*Prompt*:
Range to reproduce from the entries below: the line with "many common problems experienced with", the line with "from the category or by searching.", and every line in between. Give them exactly and give nothing else.

--- Listed entries Enclosed Below ---

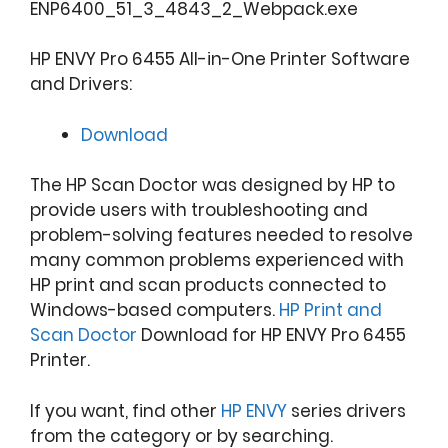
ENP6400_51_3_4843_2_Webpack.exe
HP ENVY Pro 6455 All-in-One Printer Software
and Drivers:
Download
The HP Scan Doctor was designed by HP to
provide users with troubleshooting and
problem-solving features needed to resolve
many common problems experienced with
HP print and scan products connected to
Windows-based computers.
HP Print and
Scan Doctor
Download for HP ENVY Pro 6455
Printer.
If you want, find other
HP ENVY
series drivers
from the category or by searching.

--- End of Enclosed Listed entries ---
--- Listed entries Enclosed Below ---

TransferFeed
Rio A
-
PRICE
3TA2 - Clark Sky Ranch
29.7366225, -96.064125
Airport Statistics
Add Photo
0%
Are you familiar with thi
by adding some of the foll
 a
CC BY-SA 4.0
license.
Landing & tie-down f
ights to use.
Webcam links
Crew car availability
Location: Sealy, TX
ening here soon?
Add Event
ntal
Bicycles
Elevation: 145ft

--- End of Enclosed Listed entries ---
--- Listed entries Enclosed Below ---

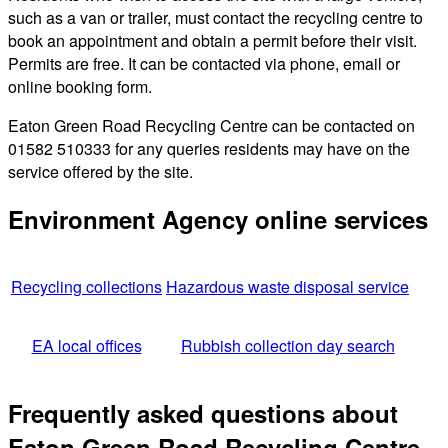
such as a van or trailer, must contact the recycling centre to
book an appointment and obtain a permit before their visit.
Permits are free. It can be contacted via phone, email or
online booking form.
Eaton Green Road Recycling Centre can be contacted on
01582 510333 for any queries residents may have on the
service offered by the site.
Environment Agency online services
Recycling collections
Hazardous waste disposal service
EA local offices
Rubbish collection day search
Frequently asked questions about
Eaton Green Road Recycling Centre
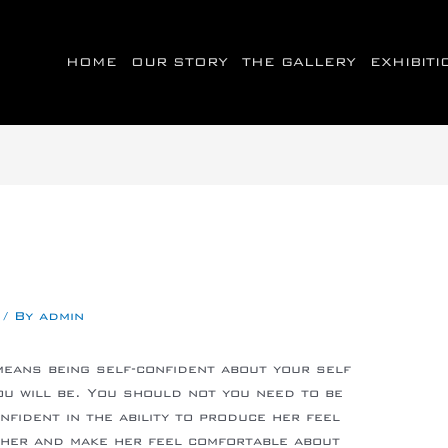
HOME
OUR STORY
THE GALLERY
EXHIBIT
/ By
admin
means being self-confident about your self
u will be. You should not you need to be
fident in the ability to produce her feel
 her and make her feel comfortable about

--- End of Enclosed Listed entries ---

*Problem solution*:
many common problems experienced with
HP print and scan products connected to
Windows-based computers.
HP Print and
Scan Doctor
Download for HP ENVY Pro 6455
Printer.
If you want, find other
HP ENVY
series drivers
from the category or by searching.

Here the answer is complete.